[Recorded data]
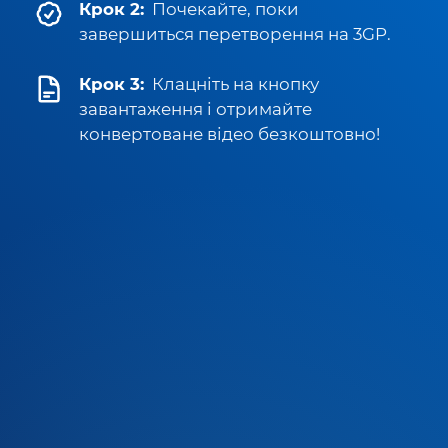
Крок 2:
Почекайте, поки
завершиться перетворення на 3GP.
Крок 3:
Клацніть на кнопку
завантаження і отримайте
конвертоване відео безкоштовно!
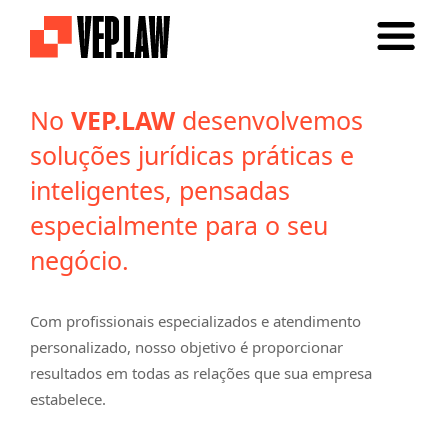
No
VEP.LAW
desenvolvemos
soluções jurídicas práticas e
inteligentes, pensadas
especialmente para o seu
negócio.
Com profissionais especializados e atendimento
personalizado, nosso objetivo é proporcionar
resultados em todas as
relações que sua empresa
estabelece
.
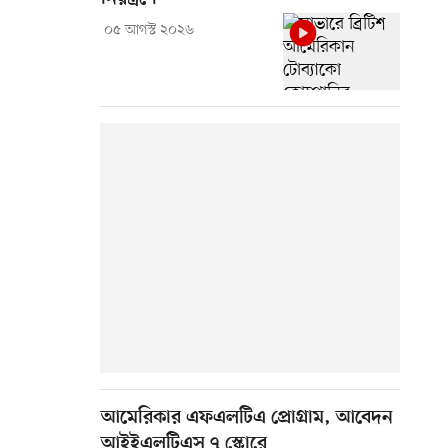
০৫ আগস্ট ২০২৬
আমেরিকার এফএলটিএ প্রোগ্রাম, আবেদন
আইইএলটিএস ৭ স্কোরে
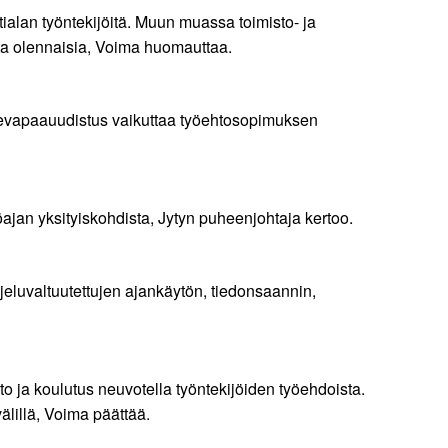
tialan työntekijöitä. Muun muassa toimisto- ja
alta olennaisia, Voima huomauttaa.
rhevapaauudistus vaikuttaa työehtosopimuksen
jan yksityiskohdista, Jytyn puheenjohtaja kertoo.
jeluvaltuutettujen ajankäytön, tiedonsaannin,
to ja koulutus neuvotella työntekijöiden työehdoista.
älillä, Voima päättää.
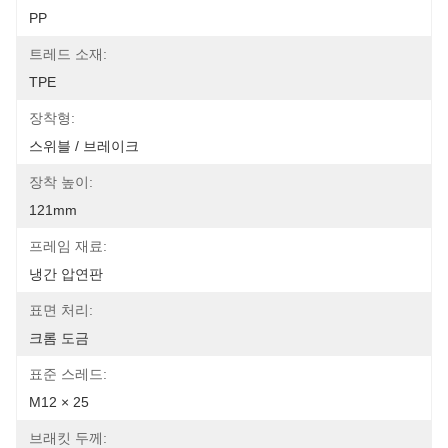
PP
트레드 소재:
TPE
장착형:
스위블 / 브레이크
장착 높이:
121mm
프레임 재료:
냉간 압연판
표면 처리:
크롬 도금
표준 스레드:
M12 × 25
브래킷 두께:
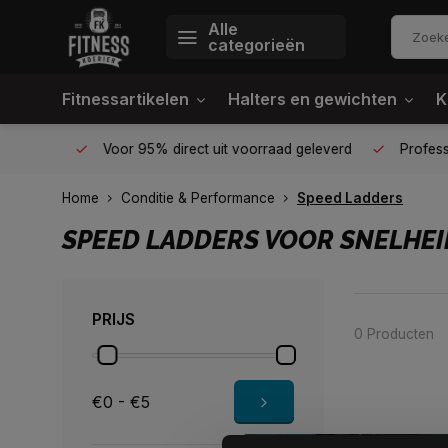
Alle
categorieën
Fitnessartikelen
Halters en gewichten
K
én plek
Voor 95% direct uit voorraad geleverd
Profession
Home
Conditie & Performance
Speed Ladders
SPEED LADDERS VOOR SNELHEI
PRIJS
0 Producten
€0 - €5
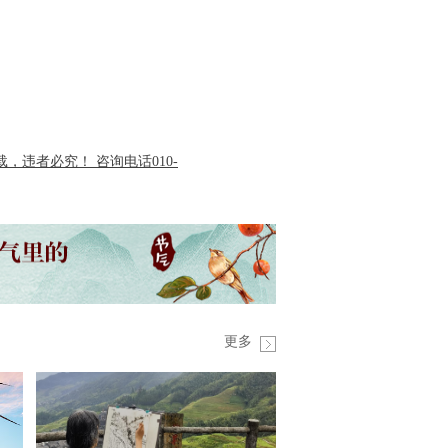
违者必究！ 咨询电话010-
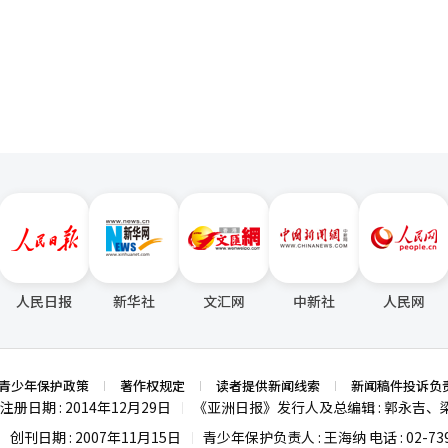
为，韩流消费从K食品扩展到K时尚的背后，是日韩交流的增加和社交媒体的
页
样化，缩短了对韩国品牌的心理距离。李恩熙，仁荷大学消费者学教授表
接触到两国的食品、时尚和文化，日本消费者对韩国品牌的接受度也提高
家形象调查，日本人对韩国的好感度达到42.2%，创历史新高。※ 本报
人民日报
新华社
文汇网
中新社
人民网
青少年保护政策
著作权规定
读者提供新闻线索
新闻稿件投诉负
注册日期 : 2014年12月29日
《亚洲日报》发行人及总编辑 : 郭永吉、
|
创刊日期 : 2007年11月15日
青少年保护负责人 : 王海纳 电话 : 02-739
|
|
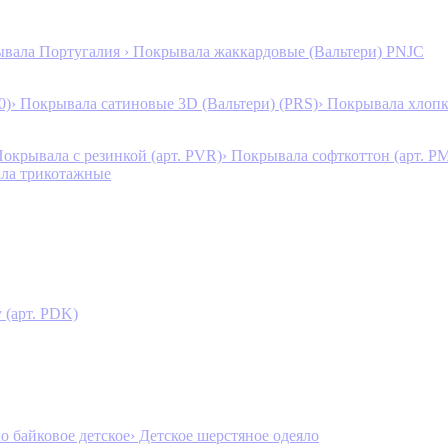
ывала Португалия
› Покрывала жаккардовые (Вальтери) PNJC
0)
› Покрывала сатиновые 3D (Вальтери) (PRS)
› Покрывала хлопк
Покрывала с резинкой (арт. PVR)
› Покрывала софткоттон (арт. P
ала трикотажные
 (арт. PDK)
ло байковое детское
› Детское шерстяное одеяло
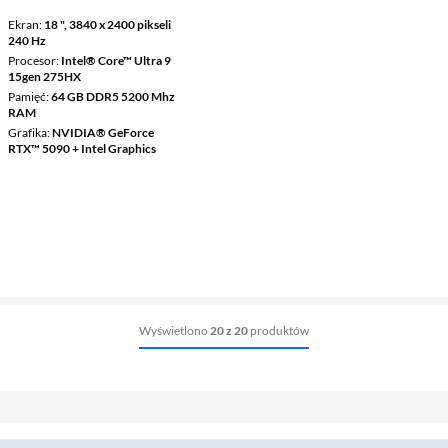
Ekran
18 ", 3840 x 2400 pikseli
240 Hz
Procesor
Intel® Core™ Ultra 9
15gen 275HX
Pamięć
64 GB DDR5 5200 Mhz
RAM
Grafika
NVIDIA® GeForce
RTX™ 5090 + Intel Graphics
Wyświetlono
20 z 20
produktów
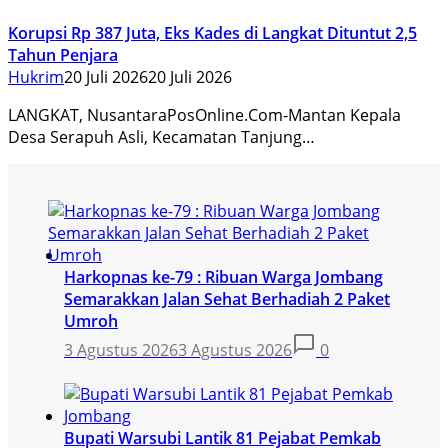
Korupsi Rp 387 Juta, Eks Kades di Langkat Dituntut 2,5
Tahun Penjara
Hukrim
20 Juli 2026
20 Juli 2026
LANGKAT, NusantaraPosOnline.Com-Mantan Kepala
Desa Serapuh Asli, Kecamatan Tanjung…
Harkopnas ke-79 : Ribuan Warga Jombang
Semarakkan Jalan Sehat Berhadiah 2 Paket
Umroh
3 Agustus 2026
3 Agustus 2026
0
Bupati Warsubi Lantik 81 Pejabat Pemkab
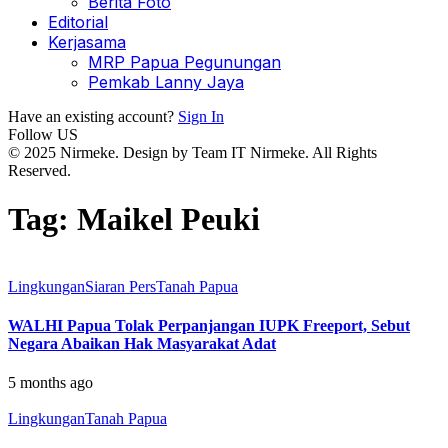
Berita Foto
Editorial
Kerjasama
MRP Papua Pegunungan
Pemkab Lanny Jaya
Have an existing account?
Sign In
Follow US
© 2025 Nirmeke. Design by Team IT Nirmeke. All Rights
Reserved.
Tag:
Maikel Peuki
Lingkungan
Siaran Pers
Tanah Papua
WALHI Papua Tolak Perpanjangan IUPK Freeport, Sebut
Negara Abaikan Hak Masyarakat Adat
5 months ago
Lingkungan
Tanah Papua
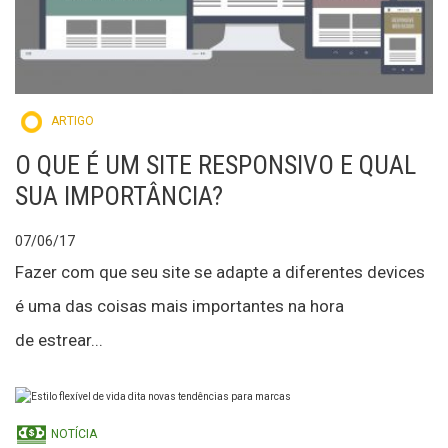
ARTIGO
O QUE É UM SITE RESPONSIVO E QUAL
SUA IMPORTÂNCIA?
07/06/17
Fazer com que seu site se adapte a diferentes devices
é uma das coisas mais importantes na hora
de estrear...
NOTÍCIA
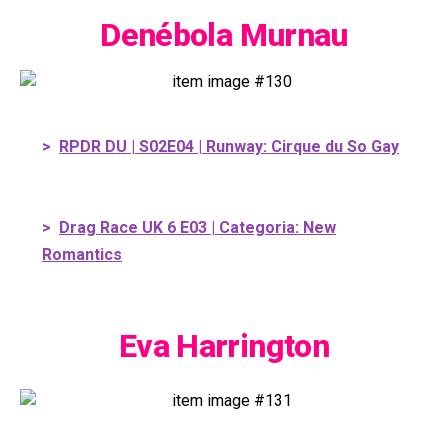
Denébola Murnau
>
RPDR DU | S02E04 | Runway: Cirque du So Gay
>
Drag Race UK 6 E03 | Categoria: New
Romantics
Eva Harrington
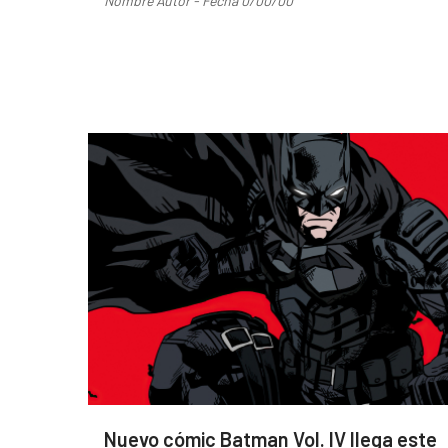
Nombre Autor - Fecha 0/00/00
Nuevo cómic Batman Vol. IV llega este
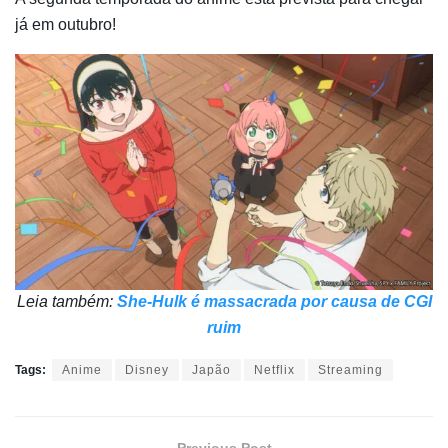
já em outubro!
Leia também:
She-Hulk é massacrada por causa de CGI
ruim
Tags:
Anime
Disney
Japão
Netflix
Streaming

▶ [TASK BRIEF]:
Without any pictures, retype the records above exactly.

▶ [SOLUTION TO THE EXERCISE]:
Крок 2:
Почекайте, поки
завершиться перетворення на 3GP.
Крок 3:
Клацніть на кнопку
завантаження і отримайте
конвертоване відео безкоштовно!
No
VEP.LAW
desenvolvemos
soluções jurídicas práticas e
inteligentes, pensadas
especialmente para o seu
negócio.
Com profissionais especializados e atendimento
personalizado, nosso objetivo é proporcionar
resultados em todas as
relações que sua empresa
estabelece
.
০৫ আগস্ট ২০২৬
আমেরিকার এফএলটিএ প্রোগ্রাম, আবেদন
আইইএলটিএস ৭ স্কোরে
tialan työntekijöitä. Muun muassa toimisto- ja
alta olennaisia, Voima huomauttaa.
rhevapaauudistus vaikuttaa työehtosopimuksen
jan yksityiskohdista, Jytyn puheenjohtaja kertoo.
jeluvaltuutettujen ajankäytön, tiedonsaannin,
to ja koulutus neuvotella työntekijöiden työehdoista.
älillä, Voima päättää.
PP
트레드 소재:
TPE
장착형:
스위블 / 브레이크
장착 높이:
121mm
프레임 재료:
냉간 압연판
표면 처리:
크롬 도금
표준 스레드:
M12 × 25
브래킷 두께:
Alle
categorieën
Fitnessartikelen
Halters en gewichten
K
én plek
Voor 95% direct uit voorraad geleverd
Profession
Home
Conditie & Performance
Speed Ladders
SPEED LADDERS VOOR SNELHEI
PRIJS
0 Producten
€0 - €5
违者必究！ 咨询电话010-
为，韩流消费从K食品扩展到K时尚的背后，是日韩交流的增加和社交媒体的
页
样化，缩短了对韩国品牌的心理距离。李恩熙，仁荷大学消费者学教授表
接触到两国的食品、时尚和文化，日本消费者对韩国品牌的接受度也提高
家形象调查，日本人对韩国的好感度达到42.2%，创历史新高。※ 本报
人民日报
新华社
文汇网
中新社
人民网
青少年保护政策
著作权规定
读者提供新闻线索
新闻稿件投诉负
注册日期 : 2014年12月29日
《亚洲日报》发行人及总编辑 : 郭永吉、
|
创刊日期 : 2007年11月15日
青少年保护负责人 : 王海纳 电话 : 02-739
|
|
ывала Португалия
› Покрывала жаккардовые (Вальтери) PNJC
0)
› Покрывала сатиновые 3D (Вальтери) (PRS)
› Покрывала хлопк
Покрывала с резинкой (арт. PVR)
› Покрывала софткоттон (арт. P
ала трикотажные
 (арт. PDK)
ло байковое детское
› Детское шерстяное одеяло
Ekran
18 ", 3840 x 2400 pikseli
240 Hz
Procesor
Intel® Core™ Ultra 9
15gen 275HX
Pamięć
64 GB DDR5 5200 Mhz
RAM
Grafika
NVIDIA® GeForce
RTX™ 5090 + Intel Graphics
Wyświetlono
20 z 20
produktów
Korupsi Rp 387 Juta, Eks Kades di Langkat Dituntut 2,5
Tahun Penjara
Hukrim
20 Juli 2026
20 Juli 2026
LANGKAT, NusantaraPosOnline.Com-Mantan Kepala
Desa Serapuh Asli, Kecamatan Tanjung…
Harkopnas ke-79 : Ribuan Warga Jombang
Semarakkan Jalan Sehat Berhadiah 2 Paket
Umroh
3 Agustus 2026
3 Agustus 2026
0
Bupati Warsubi Lantik 81 Pejabat Pemkab
Berita Foto
Editorial
Kerjasama
MRP Papua Pegunungan
Pemkab Lanny Jaya
Have an existing account?
Sign In
Follow US
© 2025 Nirmeke. Design by Team IT Nirmeke. All Rights
Reserved.
Tag:
Maikel Peuki
Lingkungan
Siaran Pers
Tanah Papua
WALHI Papua Tolak Perpanjangan IUPK Freeport, Sebut
Negara Abaikan Hak Masyarakat Adat
5 months ago
Lingkungan
Tanah Papua
ARTIGO
O QUE É UM SITE RESPONSIVO E QUAL
SUA IMPORTÂNCIA?
07/06/17
Fazer com que seu site se adapte a diferentes devices
é uma das coisas mais importantes na hora
de estrear...
NOTÍCIA
Denébola Murnau
>
RPDR DU | S02E04 | Runway: Cirque du So Gay
>
Drag Race UK 6 E03 | Categoria: New
Romantics
Eva Harrington
Nombre Autor - Fecha 0/00/00
Nuevo cómic Batman Vol. IV llega este
já em outubro!
Leia também:
She-Hulk é massacrada por causa de CGI
ruim
Tags:
Anime
Disney
Japão
Netflix
Streaming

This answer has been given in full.